*** Opening of Materials provided ***

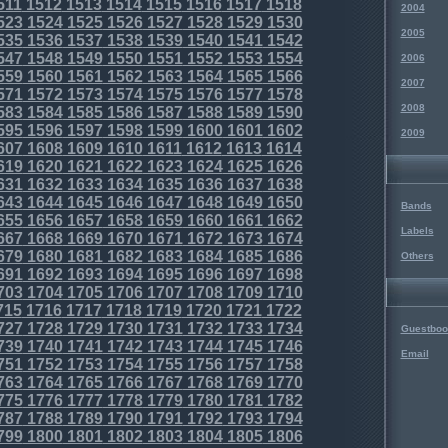
511
1512
1513
1514
1515
1516
1517
1518
2004
523
1524
1525
1526
1527
1528
1529
1530
2005
535
1536
1537
1538
1539
1540
1541
1542
547
1548
1549
1550
1551
1552
1553
1554
2006
559
1560
1561
1562
1563
1564
1565
1566
2007
571
1572
1573
1574
1575
1576
1577
1578
2008
583
1584
1585
1586
1587
1588
1589
1590
595
1596
1597
1598
1599
1600
1601
1602
2009
607
1608
1609
1610
1611
1612
1613
1614
619
1620
1621
1622
1623
1624
1625
1626
631
1632
1633
1634
1635
1636
1637
1638
643
1644
1645
1646
1647
1648
1649
1650
Bands
655
1656
1657
1658
1659
1660
1661
1662
Labels
667
1668
1669
1670
1671
1672
1673
1674
679
1680
1681
1682
1683
1684
1685
1686
Others
691
1692
1693
1694
1695
1696
1697
1698
703
1704
1705
1706
1707
1708
1709
1710
715
1716
1717
1718
1719
1720
1721
1722
727
1728
1729
1730
1731
1732
1733
1734
Guestboo
739
1740
1741
1742
1743
1744
1745
1746
Email
751
1752
1753
1754
1755
1756
1757
1758
763
1764
1765
1766
1767
1768
1769
1770
775
1776
1777
1778
1779
1780
1781
1782
787
1788
1789
1790
1791
1792
1793
1794
799
1800
1801
1802
1803
1804
1805
1806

*** Close of Materials provided ***

What you should do – Word for word and without any pictures, return all of the lines above.

Answer section –
511
1512
1513
1514
1515
1516
1517
1518
2004
523
1524
1525
1526
1527
1528
1529
1530
2005
535
1536
1537
1538
1539
1540
1541
1542
547
1548
1549
1550
1551
1552
1553
1554
2006
559
1560
1561
1562
1563
1564
1565
1566
2007
571
1572
1573
1574
1575
1576
1577
1578
2008
583
1584
1585
1586
1587
1588
1589
1590
595
1596
1597
1598
1599
1600
1601
1602
2009
607
1608
1609
1610
1611
1612
1613
1614
619
1620
1621
1622
1623
1624
1625
1626
631
1632
1633
1634
1635
1636
1637
1638
643
1644
1645
1646
1647
1648
1649
1650
Bands
655
1656
1657
1658
1659
1660
1661
1662
Labels
667
1668
1669
1670
1671
1672
1673
1674
679
1680
1681
1682
1683
1684
1685
1686
Others
691
1692
1693
1694
1695
1696
1697
1698
703
1704
1705
1706
1707
1708
1709
1710
715
1716
1717
1718
1719
1720
1721
1722
727
1728
1729
1730
1731
1732
1733
1734
Guestboo
739
1740
1741
1742
1743
1744
1745
1746
Email
751
1752
1753
1754
1755
1756
1757
1758
763
1764
1765
1766
1767
1768
1769
1770
775
1776
1777
1778
1779
1780
1781
1782
787
1788
1789
1790
1791
1792
1793
1794
799
1800
1801
1802
1803
1804
1805
1806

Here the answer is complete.